Releases: snowplow-incubator/snowplow-event-recovery
Version 0.7.2
This version adds an iglu-webhook workaround for snowplow-badrows
inconsistency in encoding query parameters.
As a reminder, since 0.7.0, recovery comes with a useful cli for simplifying testing and validating configurations.
Version 0.7.1
Fixes recovering failed events for querystring objects containing name-value pair objects with values not encoded as string.
Version 0.7.0
This release changes configuration semantics and adds local testing cli.
Configuration semantics change
Previously, only the first config matching bad row was triggered. Now, all configs for which conditions are fulfilled will be combined
and ran in a sequence. This makes modularising configurations and building reusable scenarios much easier.
Local testing CLI
Previously we used out-of-tree script which was hard to manage and got deprecated along the way. N
The current CLI allows for validating configurations:
snowplow-event-recovery validate --config /opt/scenarios.json
OK! Config valid
And running small-scale tests outputting both good and bad events into files:
snowplow-event-recovery run --config $PWD/scenarios.json -o /tmp -i $PWD/input/ --resolver $PWD/resolver.json
Config loaded
Enriching event...
Enriched event 2dfeb9b7-5a87-4214-8a97-a8b23176856b
...
Total Lines: 156, Recovered: 142
It allows for configuring enrichments (minus ones that depend on upstream storage for now) and setting custom iglu resolver:
snowplow-event-recovery run --config $PWD/scenarios.json -o /tmp -i $PWD/input/ --resolver $PWD/resolver.json --enrichments $PWD/enrichments
Total Lines: 3, Recovered: 0
OK! Successfully ran recovery.
Version 0.6.1
This patch release brings a couple of small improvements to the process of recovering base64 encoded values. It also provides dependency upgrades to mitigate security vulnerabilities.
Changes
Allow filtering base64-encoded fields in conditions (#134)
Upgrade dependencies to mitigate security vulnerabilities (#136)
Handle url-unsafe Base64 encodings (#137)
Version 0.6.0
This release deprecates Spark runner.
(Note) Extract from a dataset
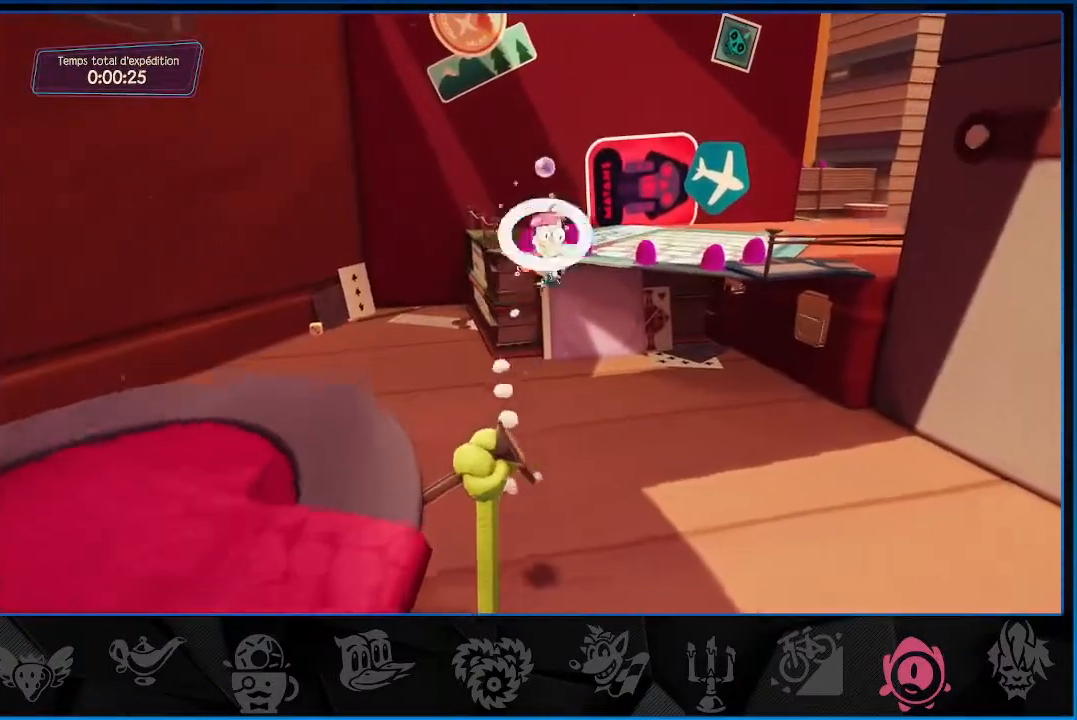
{"buttons": ["CROSS"], "left_stick": "up", "right_stick": "center", "events": []}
Spark Kinesis connection is not reliable enough for data recovery.
Meanwhile we've had overall good experience with Flink's connector. Therefore we bring Flink runner to event-recovery.
Spark runner is unlikely to see any new major releases in future. We advise moving to Flink.
Flink runner
Event recovery jobs in EMR are ran using our dataflow-runner CLI. An example configuration for running is available in this repository.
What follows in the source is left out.